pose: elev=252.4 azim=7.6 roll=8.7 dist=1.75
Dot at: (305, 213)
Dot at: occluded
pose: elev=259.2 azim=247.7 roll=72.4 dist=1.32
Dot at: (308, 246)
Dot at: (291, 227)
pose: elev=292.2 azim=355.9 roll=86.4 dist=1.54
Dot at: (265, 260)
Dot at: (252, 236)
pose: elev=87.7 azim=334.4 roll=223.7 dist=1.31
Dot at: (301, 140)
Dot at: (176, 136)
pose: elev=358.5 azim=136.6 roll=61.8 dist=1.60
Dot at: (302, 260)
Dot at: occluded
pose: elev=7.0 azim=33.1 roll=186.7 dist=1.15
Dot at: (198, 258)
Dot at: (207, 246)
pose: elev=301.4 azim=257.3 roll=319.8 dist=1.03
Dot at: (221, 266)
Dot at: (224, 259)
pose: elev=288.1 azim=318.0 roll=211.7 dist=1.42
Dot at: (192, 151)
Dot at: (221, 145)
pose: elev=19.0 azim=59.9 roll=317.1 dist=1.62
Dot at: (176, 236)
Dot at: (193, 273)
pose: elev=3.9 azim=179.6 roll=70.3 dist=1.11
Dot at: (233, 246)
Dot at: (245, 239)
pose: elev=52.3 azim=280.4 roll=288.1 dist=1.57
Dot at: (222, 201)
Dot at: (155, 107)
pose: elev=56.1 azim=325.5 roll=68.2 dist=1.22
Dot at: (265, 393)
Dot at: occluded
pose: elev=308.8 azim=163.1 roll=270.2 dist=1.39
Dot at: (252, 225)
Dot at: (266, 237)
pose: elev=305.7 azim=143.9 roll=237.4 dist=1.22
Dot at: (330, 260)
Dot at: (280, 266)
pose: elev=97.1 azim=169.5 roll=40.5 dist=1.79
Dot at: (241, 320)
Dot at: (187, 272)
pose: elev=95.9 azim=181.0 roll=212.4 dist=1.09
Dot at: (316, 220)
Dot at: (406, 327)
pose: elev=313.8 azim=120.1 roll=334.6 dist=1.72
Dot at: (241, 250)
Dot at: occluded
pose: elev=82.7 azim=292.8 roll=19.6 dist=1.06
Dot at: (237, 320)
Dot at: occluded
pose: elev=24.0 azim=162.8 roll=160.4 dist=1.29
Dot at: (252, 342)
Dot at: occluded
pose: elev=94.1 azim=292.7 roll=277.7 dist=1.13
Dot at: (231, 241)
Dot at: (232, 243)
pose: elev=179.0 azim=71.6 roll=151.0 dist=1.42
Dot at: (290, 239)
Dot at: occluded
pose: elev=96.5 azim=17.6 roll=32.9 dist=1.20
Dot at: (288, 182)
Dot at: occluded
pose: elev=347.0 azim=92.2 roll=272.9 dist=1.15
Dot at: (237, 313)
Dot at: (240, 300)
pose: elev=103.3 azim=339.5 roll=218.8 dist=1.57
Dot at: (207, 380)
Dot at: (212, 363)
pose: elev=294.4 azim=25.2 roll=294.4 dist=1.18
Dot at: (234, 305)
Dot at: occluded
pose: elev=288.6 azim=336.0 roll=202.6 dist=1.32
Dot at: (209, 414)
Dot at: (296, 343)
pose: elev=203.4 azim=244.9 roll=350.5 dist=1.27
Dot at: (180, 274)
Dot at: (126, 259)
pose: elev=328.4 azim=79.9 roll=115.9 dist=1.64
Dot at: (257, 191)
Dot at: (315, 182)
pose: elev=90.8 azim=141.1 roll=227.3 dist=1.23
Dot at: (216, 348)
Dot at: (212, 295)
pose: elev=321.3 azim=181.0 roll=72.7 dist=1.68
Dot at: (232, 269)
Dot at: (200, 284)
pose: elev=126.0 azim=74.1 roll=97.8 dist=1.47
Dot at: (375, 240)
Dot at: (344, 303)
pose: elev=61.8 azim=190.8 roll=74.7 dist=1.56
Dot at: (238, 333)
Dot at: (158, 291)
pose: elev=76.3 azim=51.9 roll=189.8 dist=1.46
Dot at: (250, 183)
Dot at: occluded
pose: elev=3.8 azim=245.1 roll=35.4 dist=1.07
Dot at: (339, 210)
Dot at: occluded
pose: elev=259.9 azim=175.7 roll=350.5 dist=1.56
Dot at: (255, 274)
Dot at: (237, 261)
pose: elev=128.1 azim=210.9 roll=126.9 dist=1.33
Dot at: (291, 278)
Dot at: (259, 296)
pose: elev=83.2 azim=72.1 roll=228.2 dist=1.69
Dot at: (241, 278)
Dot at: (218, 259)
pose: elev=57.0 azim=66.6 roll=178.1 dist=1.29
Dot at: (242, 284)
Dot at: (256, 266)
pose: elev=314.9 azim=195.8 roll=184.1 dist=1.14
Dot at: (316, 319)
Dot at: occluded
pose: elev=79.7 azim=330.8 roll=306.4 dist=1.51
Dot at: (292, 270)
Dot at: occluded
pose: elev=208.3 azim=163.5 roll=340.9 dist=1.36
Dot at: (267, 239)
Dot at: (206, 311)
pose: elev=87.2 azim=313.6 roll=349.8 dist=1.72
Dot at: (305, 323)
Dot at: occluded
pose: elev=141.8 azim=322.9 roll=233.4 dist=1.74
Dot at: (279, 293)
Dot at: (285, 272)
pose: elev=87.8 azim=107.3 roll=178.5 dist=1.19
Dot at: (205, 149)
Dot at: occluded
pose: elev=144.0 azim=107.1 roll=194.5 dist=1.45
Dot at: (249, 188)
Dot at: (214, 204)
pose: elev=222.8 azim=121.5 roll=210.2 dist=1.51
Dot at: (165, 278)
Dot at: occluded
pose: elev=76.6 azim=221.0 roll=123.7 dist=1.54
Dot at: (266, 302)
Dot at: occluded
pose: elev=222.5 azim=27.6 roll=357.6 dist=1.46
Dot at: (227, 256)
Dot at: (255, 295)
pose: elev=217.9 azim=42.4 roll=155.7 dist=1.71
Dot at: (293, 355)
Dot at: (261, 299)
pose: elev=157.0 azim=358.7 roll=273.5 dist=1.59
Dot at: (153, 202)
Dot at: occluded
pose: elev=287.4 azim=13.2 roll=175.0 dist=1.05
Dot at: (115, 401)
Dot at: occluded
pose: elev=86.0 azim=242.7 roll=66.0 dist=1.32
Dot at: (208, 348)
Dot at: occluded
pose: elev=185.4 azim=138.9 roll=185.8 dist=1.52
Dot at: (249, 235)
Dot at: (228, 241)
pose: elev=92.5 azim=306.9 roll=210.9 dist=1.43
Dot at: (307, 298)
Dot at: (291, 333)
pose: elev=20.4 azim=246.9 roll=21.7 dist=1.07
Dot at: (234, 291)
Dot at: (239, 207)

* _Aim of the exercise_: Reproduce the lines above verbatim.

* _Exercise response_:
pose: elev=252.4 azim=7.6 roll=8.7 dist=1.75
Dot at: (305, 213)
Dot at: occluded
pose: elev=259.2 azim=247.7 roll=72.4 dist=1.32
Dot at: (308, 246)
Dot at: (291, 227)
pose: elev=292.2 azim=355.9 roll=86.4 dist=1.54
Dot at: (265, 260)
Dot at: (252, 236)
pose: elev=87.7 azim=334.4 roll=223.7 dist=1.31
Dot at: (301, 140)
Dot at: (176, 136)
pose: elev=358.5 azim=136.6 roll=61.8 dist=1.60
Dot at: (302, 260)
Dot at: occluded
pose: elev=7.0 azim=33.1 roll=186.7 dist=1.15
Dot at: (198, 258)
Dot at: (207, 246)
pose: elev=301.4 azim=257.3 roll=319.8 dist=1.03
Dot at: (221, 266)
Dot at: (224, 259)
pose: elev=288.1 azim=318.0 roll=211.7 dist=1.42
Dot at: (192, 151)
Dot at: (221, 145)
pose: elev=19.0 azim=59.9 roll=317.1 dist=1.62
Dot at: (176, 236)
Dot at: (193, 273)
pose: elev=3.9 azim=179.6 roll=70.3 dist=1.11
Dot at: (233, 246)
Dot at: (245, 239)
pose: elev=52.3 azim=280.4 roll=288.1 dist=1.57
Dot at: (222, 201)
Dot at: (155, 107)
pose: elev=56.1 azim=325.5 roll=68.2 dist=1.22
Dot at: (265, 393)
Dot at: occluded
pose: elev=308.8 azim=163.1 roll=270.2 dist=1.39
Dot at: (252, 225)
Dot at: (266, 237)
pose: elev=305.7 azim=143.9 roll=237.4 dist=1.22
Dot at: (330, 260)
Dot at: (280, 266)
pose: elev=97.1 azim=169.5 roll=40.5 dist=1.79
Dot at: (241, 320)
Dot at: (187, 272)
pose: elev=95.9 azim=181.0 roll=212.4 dist=1.09
Dot at: (316, 220)
Dot at: (406, 327)
pose: elev=313.8 azim=120.1 roll=334.6 dist=1.72
Dot at: (241, 250)
Dot at: occluded
pose: elev=82.7 azim=292.8 roll=19.6 dist=1.06
Dot at: (237, 320)
Dot at: occluded
pose: elev=24.0 azim=162.8 roll=160.4 dist=1.29
Dot at: (252, 342)
Dot at: occluded
pose: elev=94.1 azim=292.7 roll=277.7 dist=1.13
Dot at: (231, 241)
Dot at: (232, 243)
pose: elev=179.0 azim=71.6 roll=151.0 dist=1.42
Dot at: (290, 239)
Dot at: occluded
pose: elev=96.5 azim=17.6 roll=32.9 dist=1.20
Dot at: (288, 182)
Dot at: occluded
pose: elev=347.0 azim=92.2 roll=272.9 dist=1.15
Dot at: (237, 313)
Dot at: (240, 300)
pose: elev=103.3 azim=339.5 roll=218.8 dist=1.57
Dot at: (207, 380)
Dot at: (212, 363)
pose: elev=294.4 azim=25.2 roll=294.4 dist=1.18
Dot at: (234, 305)
Dot at: occluded
pose: elev=288.6 azim=336.0 roll=202.6 dist=1.32
Dot at: (209, 414)
Dot at: (296, 343)
pose: elev=203.4 azim=244.9 roll=350.5 dist=1.27
Dot at: (180, 274)
Dot at: (126, 259)
pose: elev=328.4 azim=79.9 roll=115.9 dist=1.64
Dot at: (257, 191)
Dot at: (315, 182)
pose: elev=90.8 azim=141.1 roll=227.3 dist=1.23
Dot at: (216, 348)
Dot at: (212, 295)
pose: elev=321.3 azim=181.0 roll=72.7 dist=1.68
Dot at: (232, 269)
Dot at: (200, 284)
pose: elev=126.0 azim=74.1 roll=97.8 dist=1.47
Dot at: (375, 240)
Dot at: (344, 303)
pose: elev=61.8 azim=190.8 roll=74.7 dist=1.56
Dot at: (238, 333)
Dot at: (158, 291)
pose: elev=76.3 azim=51.9 roll=189.8 dist=1.46
Dot at: (250, 183)
Dot at: occluded
pose: elev=3.8 azim=245.1 roll=35.4 dist=1.07
Dot at: (339, 210)
Dot at: occluded
pose: elev=259.9 azim=175.7 roll=350.5 dist=1.56
Dot at: (255, 274)
Dot at: (237, 261)
pose: elev=128.1 azim=210.9 roll=126.9 dist=1.33
Dot at: (291, 278)
Dot at: (259, 296)
pose: elev=83.2 azim=72.1 roll=228.2 dist=1.69
Dot at: (241, 278)
Dot at: (218, 259)
pose: elev=57.0 azim=66.6 roll=178.1 dist=1.29
Dot at: (242, 284)
Dot at: (256, 266)
pose: elev=314.9 azim=195.8 roll=184.1 dist=1.14
Dot at: (316, 319)
Dot at: occluded
pose: elev=79.7 azim=330.8 roll=306.4 dist=1.51
Dot at: (292, 270)
Dot at: occluded
pose: elev=208.3 azim=163.5 roll=340.9 dist=1.36
Dot at: (267, 239)
Dot at: (206, 311)
pose: elev=87.2 azim=313.6 roll=349.8 dist=1.72
Dot at: (305, 323)
Dot at: occluded
pose: elev=141.8 azim=322.9 roll=233.4 dist=1.74
Dot at: (279, 293)
Dot at: (285, 272)
pose: elev=87.8 azim=107.3 roll=178.5 dist=1.19
Dot at: (205, 149)
Dot at: occluded
pose: elev=144.0 azim=107.1 roll=194.5 dist=1.45
Dot at: (249, 188)
Dot at: (214, 204)
pose: elev=222.8 azim=121.5 roll=210.2 dist=1.51
Dot at: (165, 278)
Dot at: occluded
pose: elev=76.6 azim=221.0 roll=123.7 dist=1.54
Dot at: (266, 302)
Dot at: occluded
pose: elev=222.5 azim=27.6 roll=357.6 dist=1.46
Dot at: (227, 256)
Dot at: (255, 295)
pose: elev=217.9 azim=42.4 roll=155.7 dist=1.71
Dot at: (293, 355)
Dot at: (261, 299)
pose: elev=157.0 azim=358.7 roll=273.5 dist=1.59
Dot at: (153, 202)
Dot at: occluded
pose: elev=287.4 azim=13.2 roll=175.0 dist=1.05
Dot at: (115, 401)
Dot at: occluded
pose: elev=86.0 azim=242.7 roll=66.0 dist=1.32
Dot at: (208, 348)
Dot at: occluded
pose: elev=185.4 azim=138.9 roll=185.8 dist=1.52
Dot at: (249, 235)
Dot at: (228, 241)
pose: elev=92.5 azim=306.9 roll=210.9 dist=1.43
Dot at: (307, 298)
Dot at: (291, 333)
pose: elev=20.4 azim=246.9 roll=21.7 dist=1.07
Dot at: (234, 291)
Dot at: (239, 207)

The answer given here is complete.